● **WORK TO BE COMPLETED**: Transcribe the records below from the line containing "С нами работают" through the line containing "ortistes que cerquen", keeping each line unchanged. Leave the picture markers out of your copy.

>>

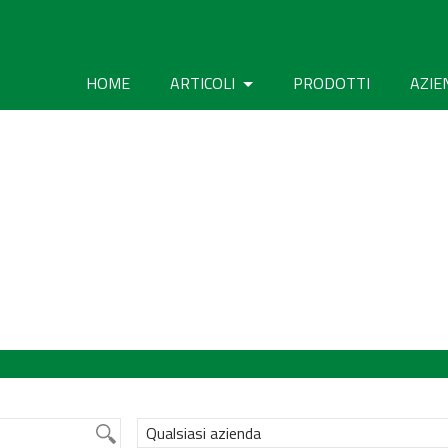
HOME
ARTICOLI
PRODOTTI
AZIE
Qualsiasi azienda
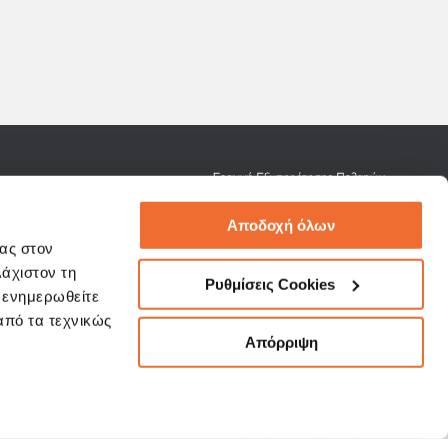
omerservice@3kip.gr
Αποδοχή όλων
σας στον
λάχιστον τη
Ρυθμίσεις Cookies
α ενημερωθείτε
 από τα τεχνικώς
Όροι Χρήσης
Απόρριψη
ΕΦΑΛΑΙΑ
Συμβουλές Ασφαλείας
"Phishing"
NAGEMENT
Πολιτική Προστασίας Δεδομένων
Προσωπικού Χαρακτήρα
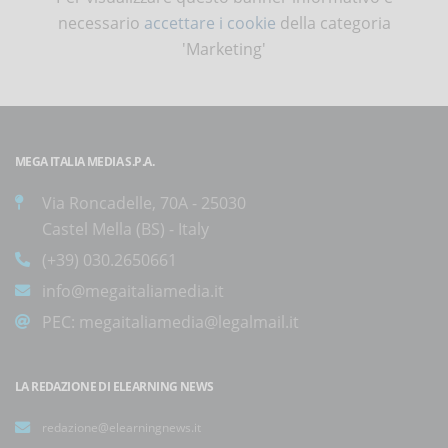
necessario
accettare i cookie
della categoria
'Marketing'
MEGA ITALIA MEDIA S.P.A.
Via Roncadelle, 70A - 25030
Castel Mella (BS) - Italy
(+39) 030.2650661
info@megaitaliamedia.it
PEC:
megaitaliamedia@legalmail.it
LA REDAZIONE DI ELEARNING NEWS
redazione@elearningnews.it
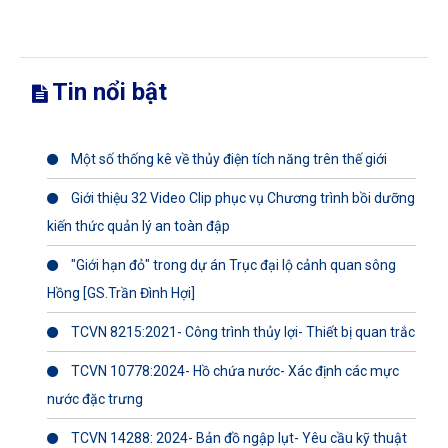
Tin nổi bật
Một số thống kê về thủy điện tích năng trên thế giới
Giới thiệu 32 Video Clip phục vụ Chương trình bồi dưỡng
kiến thức quản lý an toàn đập
"Giới hạn đỏ" trong dự án Trục đại lộ cảnh quan sông
Hồng [GS.Trần Đình Hợi]
TCVN 8215:2021- Công trình thủy lợi- Thiết bị quan trắc
TCVN 10778:2024- Hồ chứa nước- Xác định các mực
nước đặc trưng
TCVN 14288: 2024- Bản đồ ngập lụt- Yêu cầu kỹ thuật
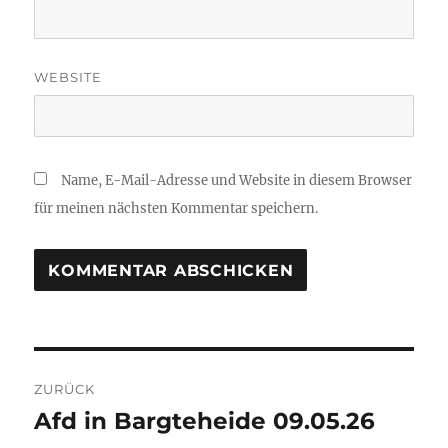
WEBSITE
Name, E-Mail-Adresse und Website in diesem Browser
für meinen nächsten Kommentar speichern.
Beitragsnavigation
ZURÜCK
Afd in Bargteheide 09.05.26
Vorheriger
Beitrag:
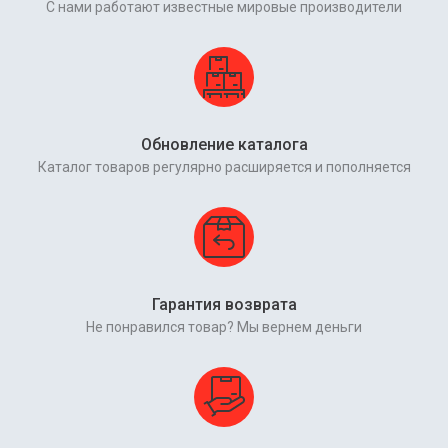
С нами работают известные мировые производители
Обновление каталога
Каталог товаров регулярно расширяется и пополняется
Гарантия возврата
Не понравился товар? Мы вернем деньги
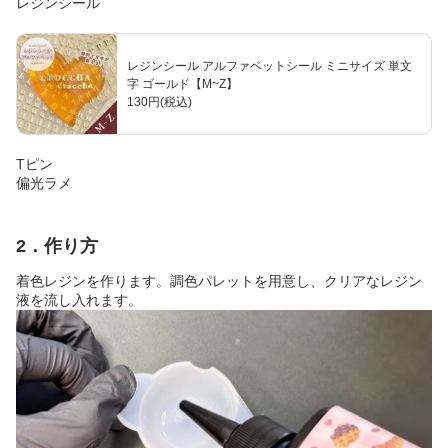
レジンシール
レジンシール アルファベットシール ミニサイズ 単文
字 ゴールド【M~Z】
130円(税込)
Tピン
偏光ラメ
2．作り方
着色レジンを作ります。調色パレットを用意し、クリアなレジン
液を流し入れます。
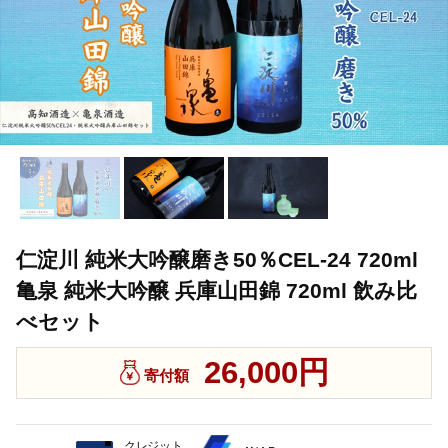
仁淀川 純米大吟醸磨き50％CEL-24 720ml
亀泉 純米大吟醸 兵庫山田錦 720ml 飲み比
べセット
26,000円
寄付額
クレジット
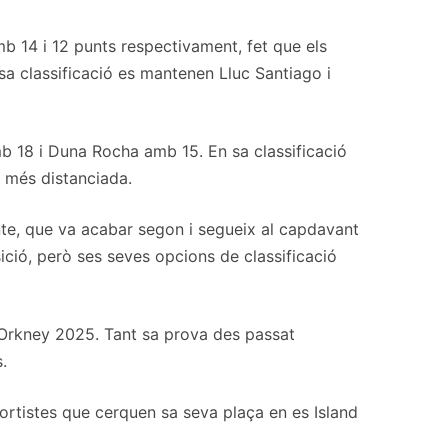
b 14 i 12 punts respectivament, fet que els
sa classificació es mantenen Lluc Santiago i
mb 18 i Duna Rocha amb 15. En sa classificació
 més distanciada.
te, que va acabar segon i segueix al capdavant
ció, però ses seves opcions de classificació
 Orkney 2025. Tant sa prova des passat
.
ortistes que cerquen sa seva plaça en es Island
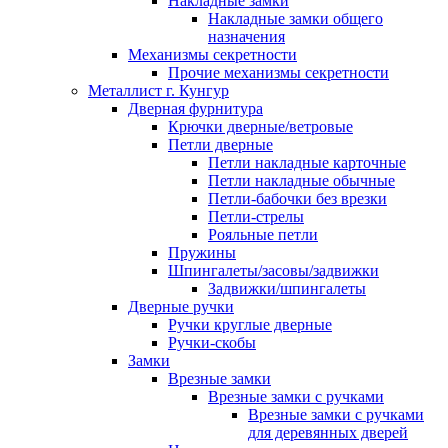
Накладные замки
Накладные замки общего
назначения
Механизмы секретности
Прочие механизмы секретности
Металлист г. Кунгур
Дверная фурнитура
Крючки дверные/ветровые
Петли дверные
Петли накладные карточные
Петли накладные обычные
Петли-бабочки без врезки
Петли-стрелы
Рояльные петли
Пружины
Шпингалеты/засовы/задвижки
Задвижки/шпингалеты
Дверные ручки
Ручки круглые дверные
Ручки-скобы
Замки
Врезные замки
Врезные замки с ручками
Врезные замки с ручками
для деревянных дверей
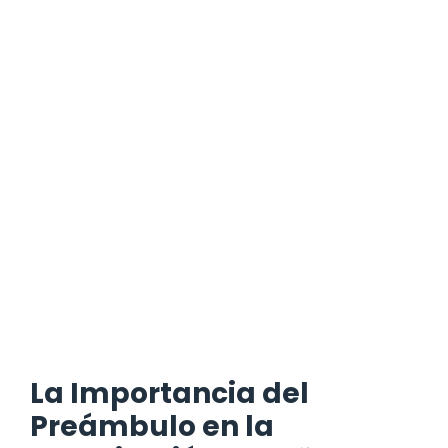
La Importancia del
Preámbulo en la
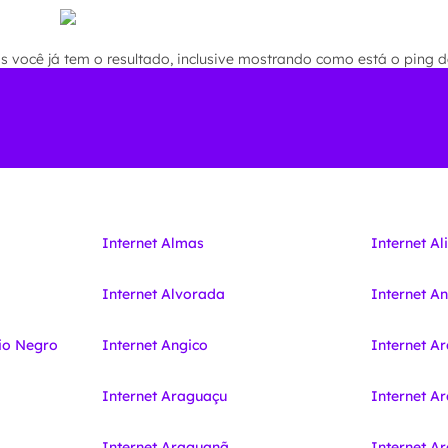
você já tem o resultado, inclusive mostrando como está o ping de
Internet Almas
Internet Al
Internet Alvorada
Internet A
io Negro
Internet Angico
Internet A
Internet Araguaçu
Internet A
Internet Araguanã
Internet 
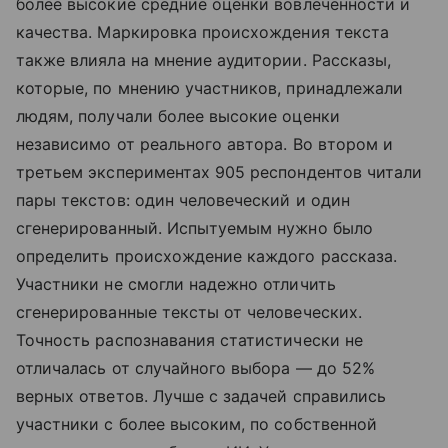
более высокие средние оценки вовлеченности и
качества. Маркировка происхождения текста
также влияла на мнение аудитории. Рассказы,
которые, по мнению участников, принадлежали
людям, получали более высокие оценки
независимо от реального автора. Во втором и
третьем экспериментах 905 респондентов читали
пары текстов: один человеческий и один
сгенерированный. Испытуемым нужно было
определить происхождение каждого рассказа.
Участники не смогли надежно отличить
сгенерированные тексты от человеческих.
Точность распознавания статистически не
отличалась от случайного выбора — до 52%
верных ответов. Лучше с задачей справились
участники с более высоким, по собственной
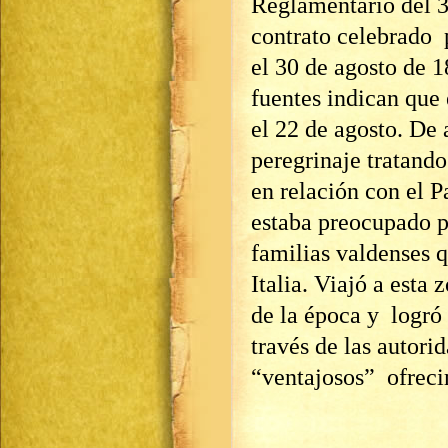
Reglamentario del 3
contrato celebrado 
el 30 de agosto de 
fuentes indican que 
el 22 de agosto. De 
peregrinaje tratando
en relación con el 
estaba preocupado po
familias valdenses 
Italia. Viajó a est
de la época y logró 
través de las autori
“ventajosos” ofreci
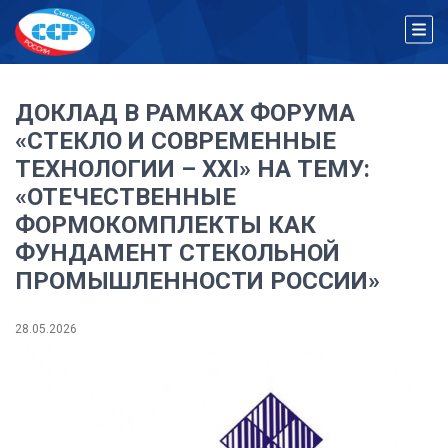
ДОКЛАД В РАМКАХ ФОРУМА
«СТЕКЛО И СОВРЕМЕННЫЕ
ТЕХНОЛОГИИ – XXI» НА ТЕМУ:
«ОТЕЧЕСТВЕННЫЕ
ФОРМОКОМПЛЕКТЫ КАК
ФУНДАМЕНТ СТЕКОЛЬНОЙ
ПРОМЫШЛЕННОСТИ РОССИИ»
28.05.2026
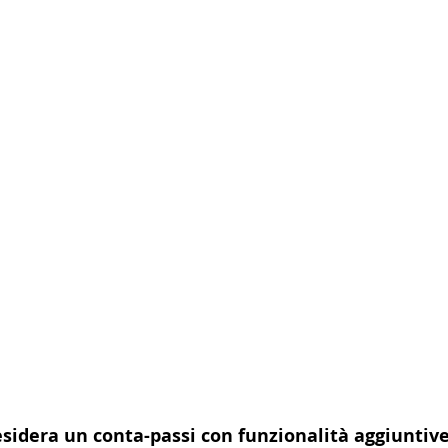
esidera un conta-passi con funzionalità aggiuntiv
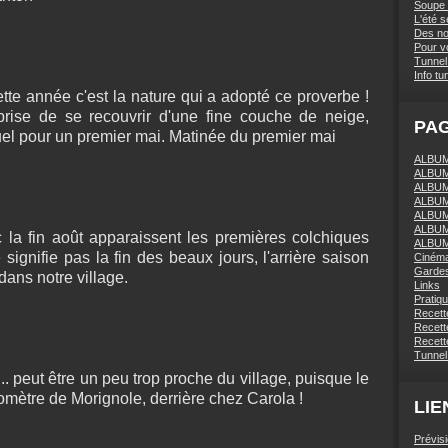
Soupe 
L'été 
Des nou
Pour vo
Tunnel 
Info tu
. cette année c'est la nature qui a adopté ce proverbe !
prise de se recouvrir d'une fine couche de neige,
PA
 pour un premier mai. Matinée du premier mai
ALBUM 
ALBUM
ALBUM
ALBUM
ALBUM
ALBUM
la fin août apparaissent les premières colchiques
ALBUM
 signifie pas la fin des beaux jours, l'arrière saison
Ciném
Gardes
dans notre village.
Links
Pratiq
Recett
Recette
Recette
Tunnel
.. peut être un peu trop proche du village, puisque le
ilomètre de Morignole, derrière chez Carola !
LIE
Prévis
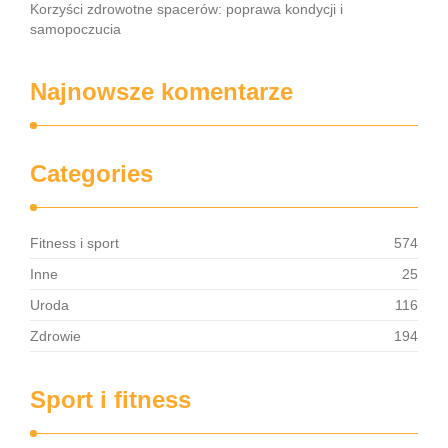
Korzyści zdrowotne spacerów: poprawa kondycji i
samopoczucia
Najnowsze komentarze
Categories
Fitness i sport
574
Inne
25
Uroda
116
Zdrowie
194
Sport i fitness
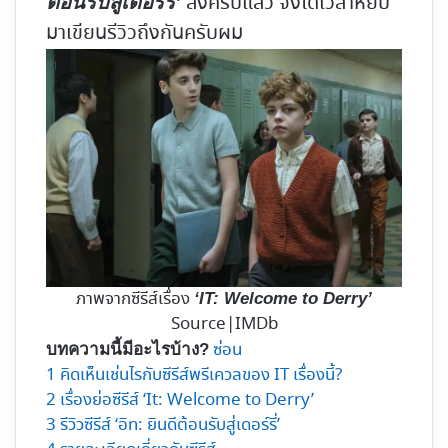
ลงครบแล้ว จึงได้เวลาหยิบ
ต้อนรับสู่เดอร์รี่’
มาเขียนรีวิวถึงกันครับผม
ภาพจากซีรีส์เรื่อง
‘IT: Welcome to Derry’
Source|IMDb
ซ่อน
บทความนี้มีอะไรบ้าง?
1
คิดเห็นเช่นไรกับซีรีส์พรีเควลของ IT เรื่องนี้?
2
เรื่องย่อซีรีส์ ‘It: Welcome to Derry’
3
รีวิวซีรีส์ ‘อิท: ยินดีต้อนรับสู่เดอร์รี่’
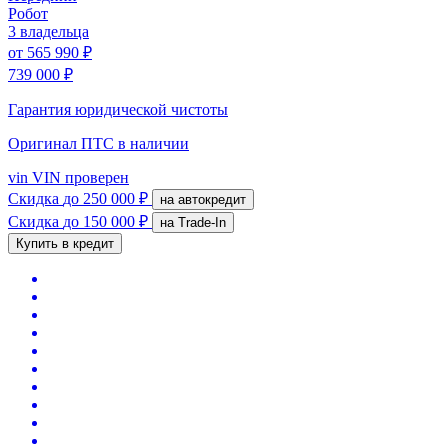
Робот
3 владельца
от
565 990 ₽
739 000 ₽
Гарантия юридической чистоты
Оригинал ПТС
в наличии
vin
VIN проверен
Скидка
до 250 000 ₽
на автокредит
Скидка
до 150 000 ₽
на Trade-In
Купить в кредит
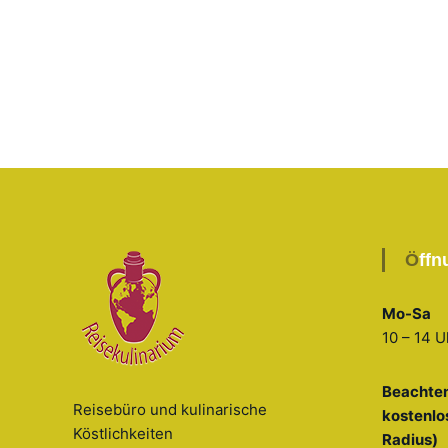
Öff
Mo-Sa
10 – 14 U
Beachten
Reisebüro und kulinarische
kostenlo
Köstlichkeiten
Radius)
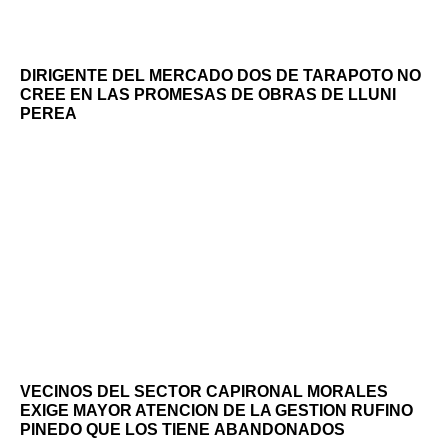
DIRIGENTE DEL MERCADO DOS DE TARAPOTO NO
CREE EN LAS PROMESAS DE OBRAS DE LLUNI
PEREA
VECINOS DEL SECTOR CAPIRONAL MORALES
EXIGE MAYOR ATENCION DE LA GESTION RUFINO
PINEDO QUE LOS TIENE ABANDONADOS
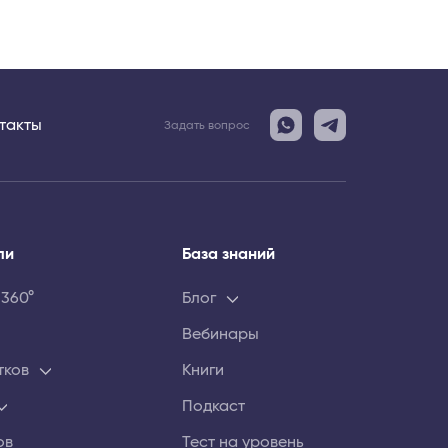
такты
Задать вопрос
ли
База знаний
 360°
Блог
Вебинары
тков
Книги
Подкаст
ов
Тест на уровень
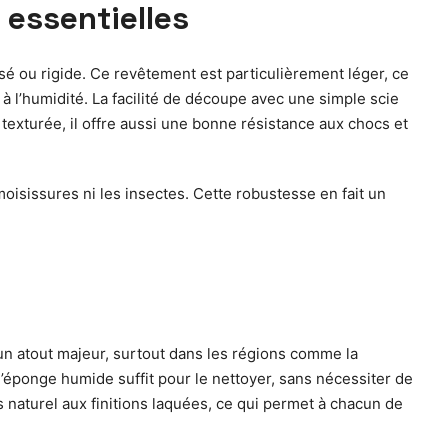
 essentielles
sé ou rigide. Ce revêtement est particulièrement léger, ce
s à l’humidité. La facilité de découpe avec une simple scie
exturée, il offre aussi une bonne résistance aux chocs et
moisissures ni les insectes. Cette robustesse en fait un
 un atout majeur, surtout dans les régions comme la
’éponge humide suffit pour le nettoyer, sans nécessiter de
 naturel aux finitions laquées, ce qui permet à chacun de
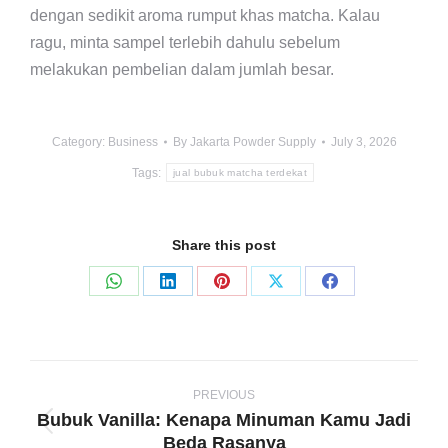
dengan sedikit aroma rumput khas matcha. Kalau
ragu, minta sampel terlebih dahulu sebelum
melakukan pembelian dalam jumlah besar.
Category:
Business
By
Jakarta Powder Supply
July 3, 2026
Tags:
jual bubuk matcha terdekat
Share this post
Share
Share
Share
Share
Share
on
on
on
on
on
WhatsApp
LinkedIn
Pinterest
X
Facebook
Post
navigation
PREVIOUS
Bubuk Vanilla: Kenapa Minuman Kamu Jadi
Previous
Beda Rasanya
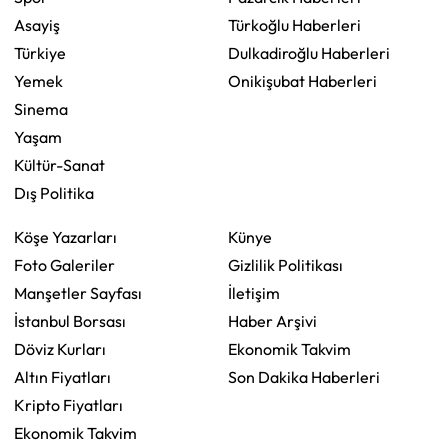
Asayiş
Türkoğlu Haberleri
Türkiye
Dulkadiroğlu Haberleri
Yemek
Onikişubat Haberleri
Sinema
Yaşam
Kültür-Sanat
Dış Politika
Köşe Yazarları
Künye
Foto Galeriler
Gizlilik Politikası
Manşetler Sayfası
İletişim
İstanbul Borsası
Haber Arşivi
Döviz Kurları
Ekonomik Takvim
Altın Fiyatları
Son Dakika Haberleri
Kripto Fiyatları
Ekonomik Takvim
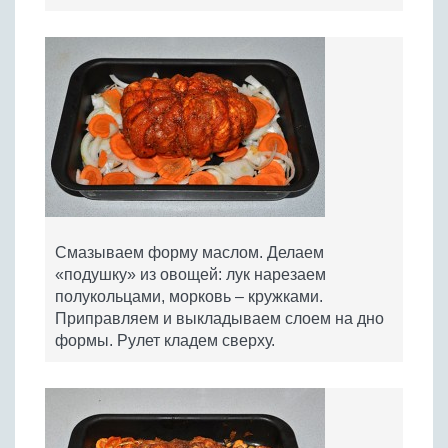
Смазываем форму маслом. Делаем
«подушку» из овощей: лук нарезаем
полукольцами, морковь – кружками.
Приправляем и выкладываем слоем на дно
формы. Рулет кладем сверху.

<<

● **SOLUTION TO THE EXERCISE**:
С нами работают известные мировые производители
Обновление каталога
Каталог товаров регулярно расширяется и пополняется
Гарантия возврата
Не понравился товар? Мы вернем деньги
レジンシール
レジンシール アルファベットシール ミニサイズ 単文
字 ゴールド【M~Z】
130円(税込)
Tピン
偏光ラメ
2．作り方
着色レジンを作ります。調色パレットを用意し、クリアなレジン
液を流し入れます。
仁淀川 純米大吟醸磨き50％CEL-24 720ml
亀泉 純米大吟醸 兵庫山田錦 720ml 飲み比
べセット
26,000円
寄付額
クレジット
b 14 i 12 punts respectivament, fet que els
sa classificació es mantenen Lluc Santiago i
mb 18 i Duna Rocha amb 15. En sa classificació
 més distanciada.
te, que va acabar segon i segueix al capdavant
ció, però ses seves opcions de classificació
 Orkney 2025. Tant sa prova des passat
.
ortistes que cerquen sa seva plaça en es Island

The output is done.